Cuando lo tengo a mi lado, salgo del shock y pregunto —: ¿Y mamá? Ella va a volver hoy y no nos va a encontrar. Tengo que decirle de papá y…
Oliver respira hondo y dice de forma calmada, poniendo su mano en mi hombro y mirándome de forma atenta, demasiado cerca con los ojos muy abiertos —: Mamá no va a volver.
Corrí hacia su habitación y ella no estaba ahí. Pero olía a ella, a su perfume de frutas.
Miré a mi alrededor, su cama hecha esperando que volviera, la plancha para el pelo fría encima de la peinadora y el espejo, que me devuelve la imagen de una joven blanca, flacucha, con un moño del cabello rojo revuelto y enmarañado sin peinar y las fauces de los ojos enrojecidas.
Con una mirada vacía.
Abro su armario y la ropa está allí, intacta. Las blusas de manga corta, las faldas, su ropa formal, vestidos, jeans y los zapatos altos debajo. Esperando por ella. Solo por ella, porque papá duerme en la habitación de Oli desde que se fue.
Entonces, mi lento cerebro hace clic y suelto un grito lanzándome al piso, porque en momentos así uno actúa por instinto. Lloré. Casi en automático. No sé por cuanto tiempo. Porque entendí que si su ropa está aquí esperando por ella, es porque no se fue porque quiso.
Mamá está muerta.
Muerta.
Oli tiene sus manos en mis hombros, haciéndome un leve masaje mientras estoy sentada encima de mis rodillas sobre el suelo de la habitación de mamá. Creo que hace un leve: “Sh” conciliador.

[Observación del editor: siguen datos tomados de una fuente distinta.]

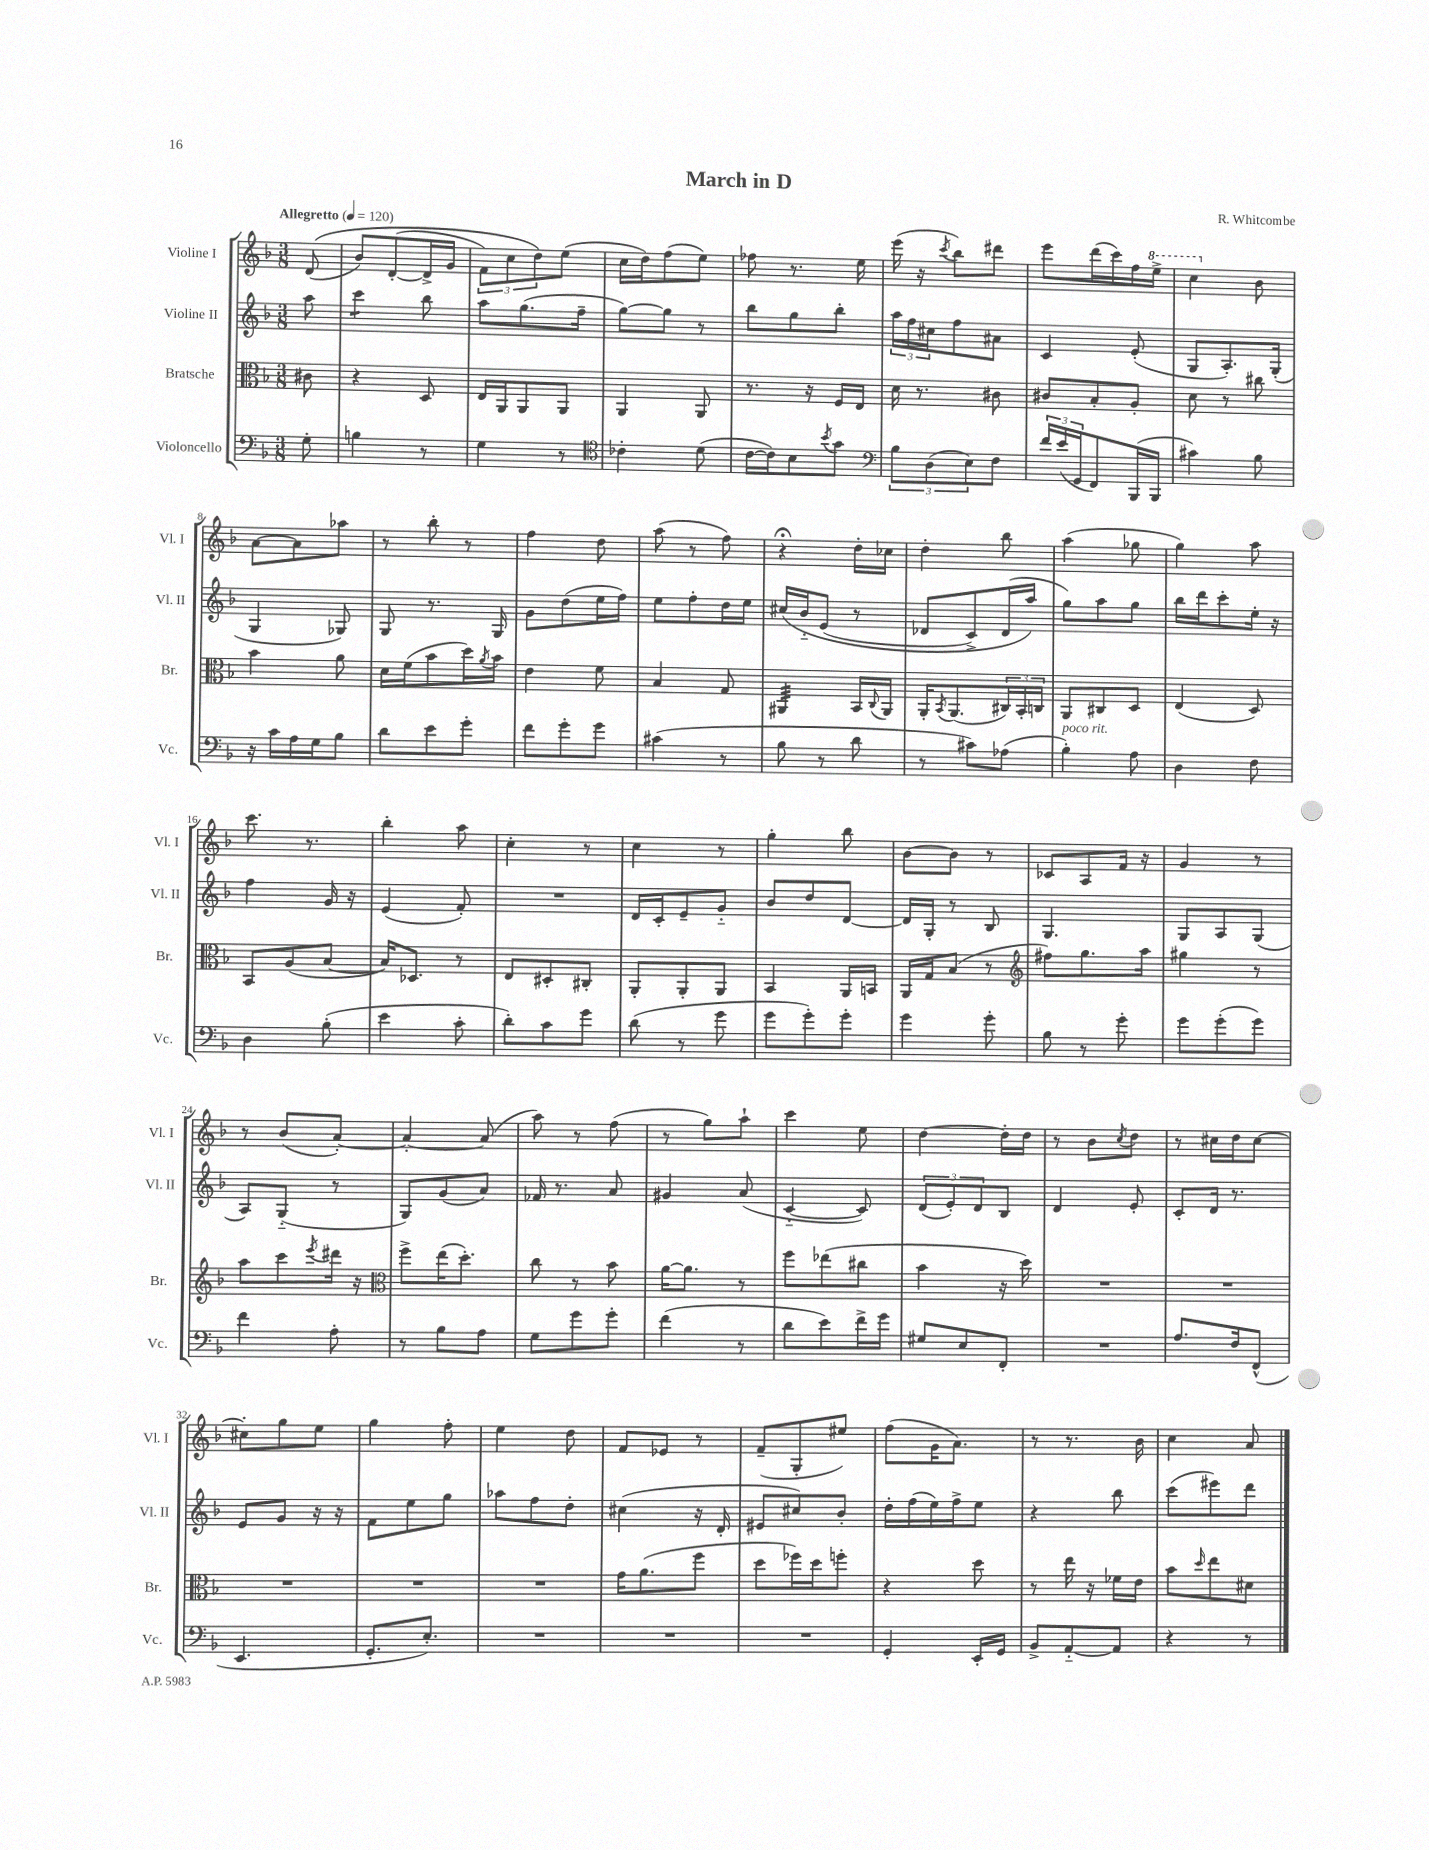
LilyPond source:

\header { title = "March in D" composer = "R. Whitcombe" }
<<
\new StaffGroup <<
\new Staff = "s0" \with { instrumentName = "Violine I" shortInstrumentName = "Vl. I" } {
    \clef treble \key f \major \numericTimeSignature \time 3/8 \partial 8 \tempo "Allegretto" 4 = 120
    d'8(\( |
    bes'8) d'8~-.( d'16-> g'16 |
    \tuplet 3/2 { f'8) c''8 d''8\) } e''8( |
    c''16 d''16) f''8( e''8) |
    fes''8 r8. e''16 |
    e'''16( r16 \acciaccatura { c'''8 } bes''8) dis'''8 |
    e'''8 d'''16( c'''16) f''16 \ottava #1 e'''16-> |
    c'''4 \ottava #0 bes'8 |
    a'8~ a'8 aes''8 |
    r8 bes''8-. r8 |
    f''4 d''8 |
    a''8( r8 f''8) |
    r4\fermata d''16-. ces''16 |
    d''4-. bes''8 |
    a''4( ges''8 |
    g''4) a''8 |
    c'''8. r8. |
    bes''4-. a''8 |
    c''4-. r8 |
    c''4 r8 |
    g''4-. bes''8 |
    bes'8~ bes'8 r8 |
    ces'8 a8 f'16 r16 |
    g'4 r8 |
    r8 bes'8( a'8~-.) |
    a'4~-. a'8( |
    a''8) r8 f''8( |
    r8 g''8) a''8-! |
    c'''4 e''8 |
    d''4~ d''16-. d''16 |
    r8 bes'8 \acciaccatura { c''8 } d''8 |
    r8 cis''16 d''16 cis''8~ |
    cis''8-. g''8 e''8 |
    g''4 f''8-. |
    e''4 d''8 |
    f'8 ees'8 r8 |
    f'8--( g8-. eis''8) |
    f''8( g'16 a'8.) |
    r8 r8. bes'16 |
    c''4 a'8 \bar "|." |
}
\new Staff = "s1" \with { instrumentName = "Violine II" shortInstrumentName = "Vl. II" } {
    \clef treble \key f \major \numericTimeSignature \time 3/8 \partial 8
    a''8 |
    c'''4:8 bes''8 |
    a''8 g''8.( f''16-- |
    g''8~) g''8 r8 |
    bes''8 g''8 bes''8-. |
    \tuplet 3/2 { a''16 f''16 cis''16 } f''8 ais'8 |
    c'4 e'8-.( |
    g8 a8.-.) g16-.( |
    g4 ges8) |
    g8 r8. g16 |
    g'8 d''8( e''16 f''16) |
    e''8 f''8-. d''16 e''16 |
    cis''16\( bes'16-_ e'8( r8 |
    des'8 c'8->) des'16( a''16\) |
    g''8) a''8 g''8 |
    bes''16 d'''16 c'''8-. e''16-. r16 |
    f''4 g'16 r16 |
    e'4( f'8-.) |
    R4. |
    d'16 c'16-. e'8-- g'8-_ |
    bes'8 d''8 d'8~ |
    d'16 g16-. r8 bes8 |
    g4. |
    g8 a8 g8( |
    a8) g8-_( r8 |
    g8) g'8( a'8) |
    fes'16 r8. a'8 |
    gis'4 a'8( |
    c'4~-_ c'8) |
    \tuplet 3/2 { d'8( e'8-.) d'8 } bes8 |
    d'4 e'8-. |
    c'8-. d'16 r8. |
    e'8 g'8 r16 r16 |
    f'8 e''8 g''8 |
    aes''8 f''8 d''8-. |
    cis''4( r16 d'16-. |
    eis'8 cis''8) bes'8-. |
    d''16-. f''16( e''16) f''16-> e''8 |
    r4 bes''8 |
    c'''8( eis'''8) d'''8 \bar "|." |
}
\new Staff = "s2" \with { instrumentName = "Bratsche" shortInstrumentName = "Br." } {
    \clef alto \key f \major \numericTimeSignature \time 3/8 \partial 8
    cis'8 |
    r4 d8 |
    e16 a,16 a,8 a,8 |
    a,4 a,8 |
    r8. r16 f16 e16 |
    d'16 r8. cis'8 |
    cis'8 bes8-. a8-. |
    d'8 r8 cis''8 |
    bes'4 a'8 |
    d'16 f'16( bes'8 d''16) \acciaccatura { a'8 } bes'16 |
    e'4 f'8 |
    bes4 g8 |
    ais,4:32 bes,16 \appoggiatura { c8 } ais,16 |
    a,16-. \acciaccatura { bes,8 } a,8.( \tuplet 3/2 { cis16) bes,16-. c16 } |
    a,8 cis8 d8 |
    e4( d8) |
    bes,8 a8( bes8~ |
    bes16) des8. r8 |
    e8 dis8-. cis8-. |
    a,8-. a,8-. a,8 |
    bes,4 a,16 b,16 |
    a,16 g16 bes8( r8 |
    \clef treble fis''8) g''8. a''16 |
    gis''4 r8 |
    a''8 c'''8 \acciaccatura { e'''8 } dis'''16 r16 |
    \clef alto f''8-> e''16( d''8.-.) |
    c''8 r8 bes'8 |
    a'16~ a'8. r8 |
    f''8 ees''8( cis''8 |
    bes'4 r16 d''16) |
    R4. |
    R4. |
    R4. |
    R4. |
    R4. |
    g'16 a'8.( f''8 |
    d''8 fes''16) d''16 f''8-. |
    r4 d''8 |
    r8 e''16 r16 fes'16 e'16 |
    bes'8 \grace { d''16 } e''8 dis'8 \bar "|." |
}
\new Staff = "s3" \with { instrumentName = "Violoncello" shortInstrumentName = "Vc." } {
    \clef bass \key f \major \numericTimeSignature \time 3/8 \partial 8
    g8-. |
    b4 r8 |
    g4 r8 |
    \clef tenor ces'4-. d'8( |
    c'16~ c'16) bes8 \acciaccatura { bes'8 } g'8 |
    \clef bass \tuplet 3/2 { bes8 d8( e8) } f8 |
    \tuplet 3/2 { f'16 e'16( g,16 } f,8) bes,,16( bes,,16 |
    cis'4) bes8 |
    r16 c'16 a16 g16 bes8 |
    d'8 e'8 g'8-. |
    f'8 g'8-. g'8 |
    cis'4( r8 |
    bes8 r8 d'8 |
    r8 cis'8) aes8( |
    bes4-.^\markup { \italic "poco rit." }) a8 |
    d4 f8 |
    d4 bes8-.( |
    e'4 c'8-. |
    d'8-.) c'8 g'8 |
    d'8( r8 g'8 |
    g'8 g'8-.) g'8-. |
    g'4 g'8-. |
    bes8 r8 g'8-. |
    g'8 g'8-.( g'8) |
    f'4 a8-. |
    r8 bes8 a8 |
    g8 g'8 g'8-. |
    f'4( r8 |
    d'8 e'8) f'16-> g'16 |
    gis8 e8 f,8-. |
    R4. |
    a8. f16 f,8-^( |
    e,4. |
    g,8.-. e8.-.) |
    R4. |
    R4. |
    R4. |
    g,4-. e,16-. g,16 |
    bes,8-> a,8~-_ a,8 |
    r4 r8 \bar "|." |
}
>>
>>
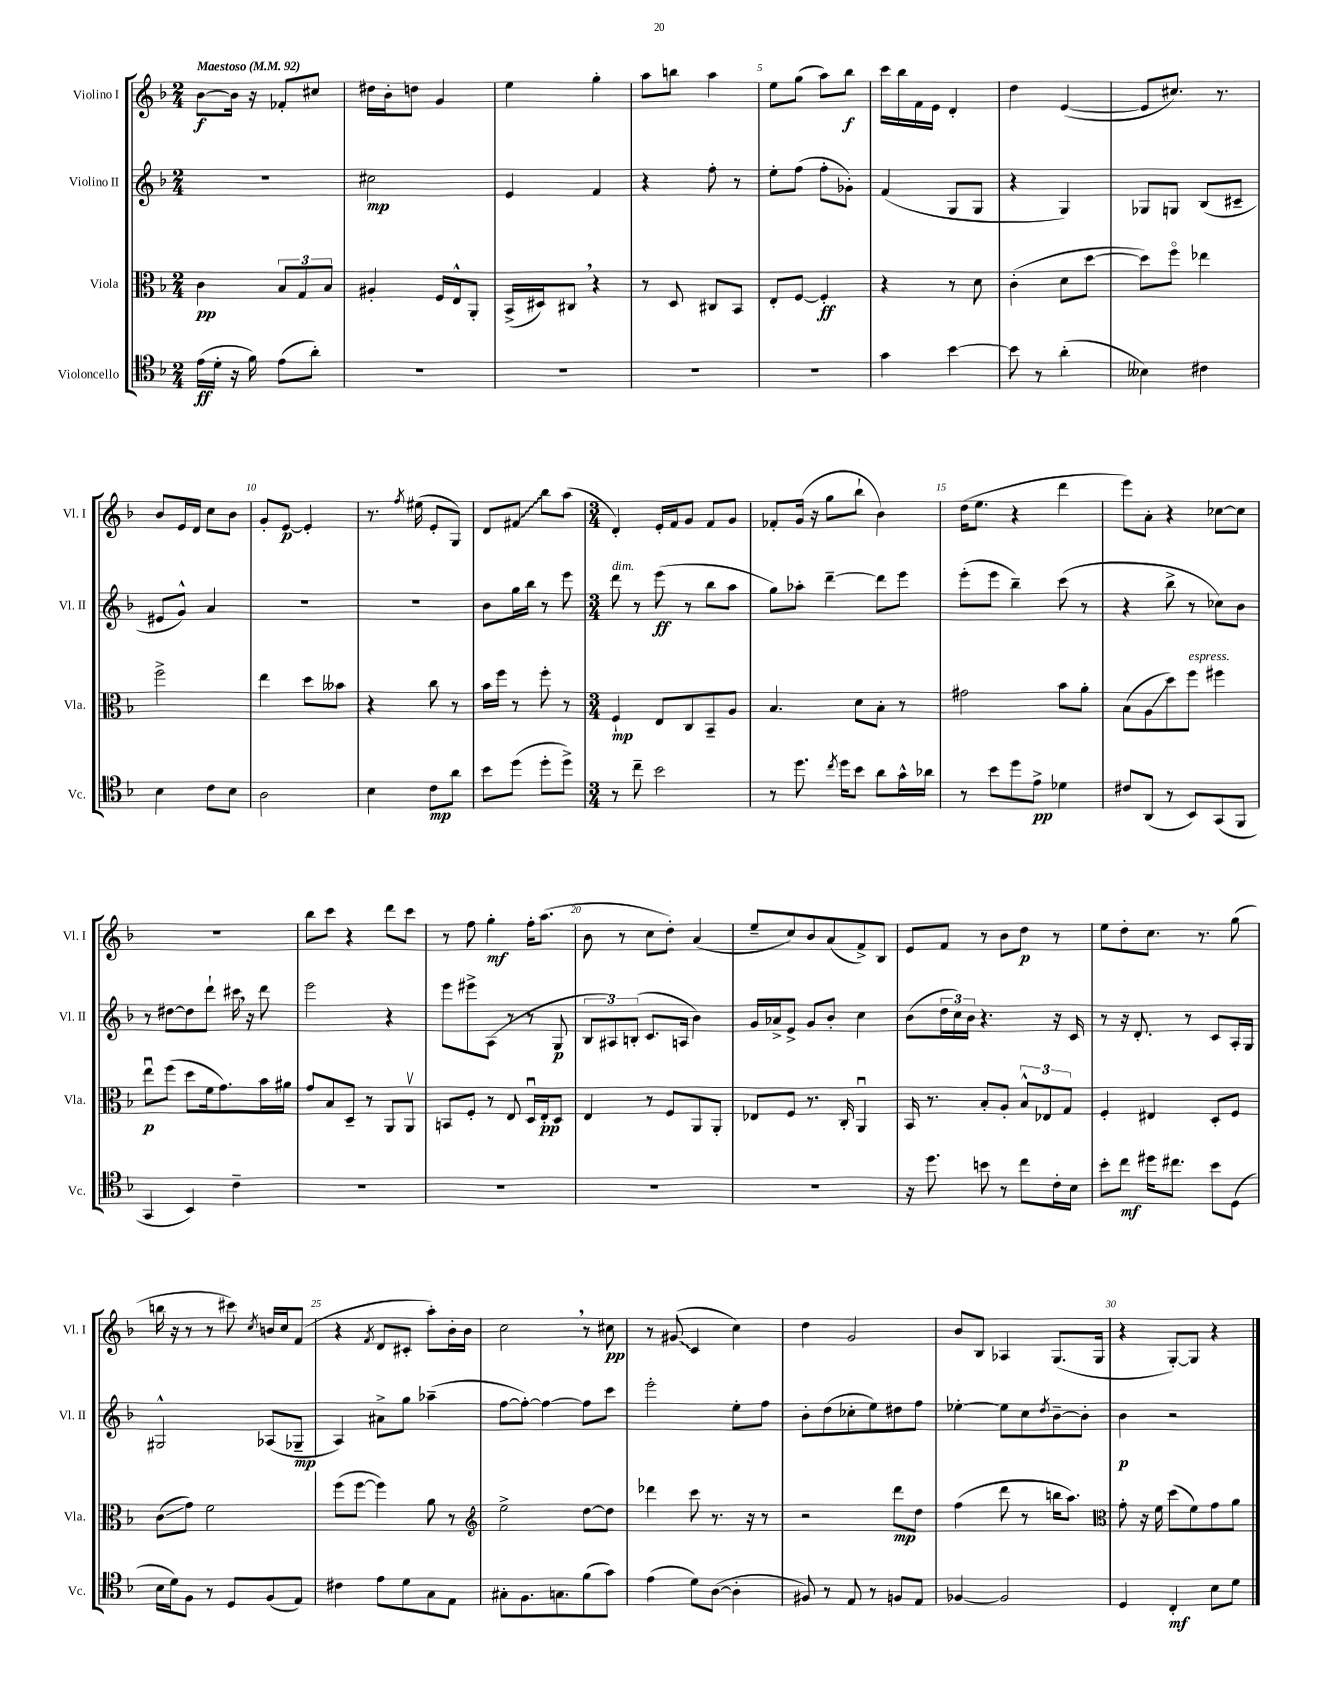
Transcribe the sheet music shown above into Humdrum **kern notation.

**kern	**kern	**kern	**kern
*staff4	*staff3	*staff2	*staff1
*clefC4	*clefC3	*clefG2	*clefG2
*k[b-]	*k[b-]	*k[b-]	*k[b-]
*M2/4	*M2/4	*M2/4	*M2/4
*MM92	*MM92	*MM92	*MM92
(16e	4c	2r	[8b-
16d'	.	.	.
16r	.	.	16b-]
16f)	.	.	16r
(8e	12B-	.	8f-'
.	12G	.	.
8a')	.	.	8cc#
.	12B-	.	.
=	=	=	=
2r	4A#'	2cc#	16dd#
.	.	.	16b-'
.	.	.	8dd
.	16F	.	4g
.	16E^^	.	.
.	8AA'	.	.
=	=	=	=
2r	(16BB-^	4e	4ee
.	16D#)	.	.
.	8C#	.	.
.	4r	4f	4gg'
=	=	=	=
2r	8r	4r	8aa
.	8D	.	8bb
.	8C#	8ff'	4aa
.	8BB-	8r	.
=	=	=	=
2r	8E'	8ee'	8ee
.	[8F	(8ff	(8gg
.	4F']	8ff'	8aa)
.	.	8g-')	8bb-
=	=	=	=
4g	4r	(4f	16ccc
.	.	.	16bb-
.	.	.	16f
.	.	.	16e
[4b-	8r	8G	4d'
.	8d	8G	.
=	=	=	=
8b-]	(4c'	4r	4dd
8r	.	.	.
(4a'	8d	4G)	([4e
.	[8dd	.	.
=	=	=	=
4B--)	8dd])	8G-	8e]
.	8ffo	8G	8.cc#)
4c#	4ee-	(8B-	.
.	.	.	8.r
.	.	8c#~	.
=	=	=	=
4B-	2ff^	8e#	8b-
.	.	8g^^)	16e
.	.	.	16d
8c	.	4a	8cc
8B-	.	.	8b-
=	=	=	=
2A	4ee	2r	8g'
.	.	.	[8e
.	8dd	.	4e']
.	8b--	.	.
=	=	=	=
4B-	4r	2r	8.r
.	.	.	8qff
.	.	.	(16ee#
8c	8cc	.	8e'
8a	8r	.	8G)
=	=	=	=
8b-	16b-	8b-	8d
.	16ff	.	.
(8dd	8r	16gg	8f#
.	.	16bb-	.
8dd'	8ff'	8r	8bb-
8dd^)	8r	8eee	(8aa
=	=	=	=
*M3/4	*M3/4	*M3/4	*M3/4
8r	4F`	8ddd	4d')
8cc~	.	8r	.
2b-	8E	(8eee	16e'
.	.	.	16f
.	8C	8r	8g
.	8BB-~	8bb-	8f
.	8A	8aa	8g
=	=	=	=
8r	4.B-	8gg)	8f-'
8.dd	.	8aa-'	(16g
.	.	.	16r
.	.	[4ddd~	8gg
8qcc	.	.	.
16dd	.	.	.
8b-	8d	.	8bb-`
8a	8B-'	8ddd]	4b-)
16g^^	8r	8eee	.
16a-	.	.	.
=	=	=	=
8r	2g#	(8eee'	(16dd
.	.	.	8.ee
8b-	.	8eee	.
8dd	.	4bb-~)	4r
8e^	.	.	.
4d-	8b-	(8ccc	4ddd
.	8a'	8r	.
=	=	=	=
8c#	(8B-	4r	8eee)
(8AA	8A	.	8a'
8r	8dd)	8bb-^	4r
8BB-)	8ff	8r	.
(8GG	4ff#	8cc-)	[8cc-
8FF	.	8b-	8cc-]
=	=	=	=
4GG	8eeu	8r	2.r
.	(8ff	[8dd#	.
4BB-)	8dd	8dd#]	.
.	16f	8ddd`	.
.	8.g)	.	.
4c~	.	16ccc#	.
.	.	16r	.
.	16b-	8ddd	.
.	16a#	.	.
=	=	=	=
2.r	8g	2eee	8bb-
.	8B-	.	8ccc
.	8D~	.	4r
.	8r	.	.
.	8AA	4r	8ddd
.	8AAv	.	8ccc
=	=	=	=
2.r	8BB	8eee	8r
.	8F'	8eee#^	8ff
.	8r	(8A	4gg'
.	8E	8r	.
.	16Du	8r	16ff'
.	16E'	.	(8.aa
.	8D	8G	.
=	=	=	=
2.r	4E	12B-	8b-
.	.	12A#)	.
.	.	.	8r
.	.	(12B'	.
.	8r	8.c	8cc
.	8F	.	8dd')
.	.	16A	.
.	8AA	4b-)	(4a
.	8AA'	.	.
=	=	=	=
2.r	8E-	16g	8ee~
.	.	16a-^	.
.	8F	8e^	8cc)
.	8.r	8g	8b-
.	.	8b-'	(8a
.	16C'	.	.
.	4AAu	4cc	8f^)
.	.	.	8B-
=	=	=	=
16r	16BB-	(8b-	8e
8.dd	8.r	.	.
.	.	24dd	8f
.	.	24cc)	.
.	.	24b-	.
8b	8B-'	4.r	8r
8r	8A'	.	8b-
8cc	12B-^^	.	8dd
.	12E-	.	.
16c'	.	16r	8r
.	12G	.	.
16B-	.	16c	.
=	=	=	=
8b-'	4F'	8r	8ee
8cc	.	16r	8dd'
.	.	8.d'	.
16dd#	4E#	.	8.cc
8.cc#	.	.	.
.	.	8r	.
.	.	.	8.r
8b-	8D'	8c	.
(8D	8F	16A'	(8gg
.	.	16G	.
=	=	=	=
16B-	(8c	2G#^^	16bb
16d)	.	.	16r
8F	8g)	.	8r
8r	2f	.	8r
8D	.	.	8ccc#)
.	.	.	8qcc
(8F	.	(8A-	16b
.	.	.	16cc
8E)	.	8G-~	(8f
=	=	=	=
4c#	(8ff	4A)	4r
.	[8ff	.	.
.	.	.	8qf
8e	4ff])	8a#^	8d
8d	.	8gg	8c#'
8G	8a	(4aa-~	8aa')
8E	8r	.	16b-'
.	.	.	16b-
=	=	=	=
*	*clefG2	*	*
8G#'	2ee^	[8ff	2cc
8.F	.	8ff'_)	.
.	.	4ff_	.
8.G	.	.	.
(8f	[8dd	8ff]	8r
8g)	8dd]	8ccc	8cc#
=	=	=	=
(4e	4ddd-	2eee'	8r
.	.	.	(8g#
8d)	8ccc	.	4c
([8A	8.r	.	.
4A']	.	8ee'	4cc)
.	16r	.	.
.	8r	8ff	.
=	=	=	=
8F#)	2r	8b-'	4dd
8r	.	(8dd	.
8E	.	8cc-'	2g
8r	.	8ee)	.
8F	8ddd	8dd#	.
8E	8dd	8ff	.
=	=	=	=
[4F-	(4ff	[4ee-'	8b-
.	.	.	8B-
2F-]	8ddd	8ee-]	4A-
.	8r	8cc	.
.	.	8qdd	.
.	16bb	[8b-~	(8.G
.	8.aa)	.	.
.	.	8b-']	.
.	.	.	16G
=	=	=	=
*	*clefC3	*	*
4D	8g'	4b-	4r
.	16r	.	.
.	16f	.	.
4C'	(8dd	2r	[8G')
.	8f)	.	8G]
8B-	8g	.	4r
8d	8a	.	.
==	==	==	==
*-	*-	*-	*-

—No voy a ninguna parte —le aseveré.
—Tenemos que irnos —su voz sonó clara, fuerte y firme.
—Te dije que no, Oliver.
Me soltó, se puso a la altura de mis ojos y me dijo como si fuese una niña pequeña —: Papá está metido en algo feo. Además, te está buscando. Si no te asesina él, te asesinará la gente que lo va a matar a él —sus palabras fueron un golpe al estómago. Lo siguiente que dijo fue dicho tan lento que parecían sílabas— Tenemos que irnos.
—¿Adónde? —pude decir mientras me levantaba.
—A mi casa —comenzó a caminar.
Antes de irme, corrí a una mesa de noche de mamá y tomé una de las fotografías. Somos Oliver, mamá en medio y yo, sonriendo en la playa. Mamá tenía la cara llena de pecas, un vestido naranja escote en V y una sonrisa radiante. Oli tendría como 10 años, el cabello mojado por el agua del mar y el torso desnudo. Yo tenía 5 y un traje de baño rosado, con unas coletas casi desechas.
Besé a mamá en la foto, la apreté fuerte y salí corriendo escaleras abajo con el retrato pegado en mi pecho detrás de mi hermano.
Antes de montarme en su camioneta, miré a la casa y una lágrima se escurrió por mi mejilla.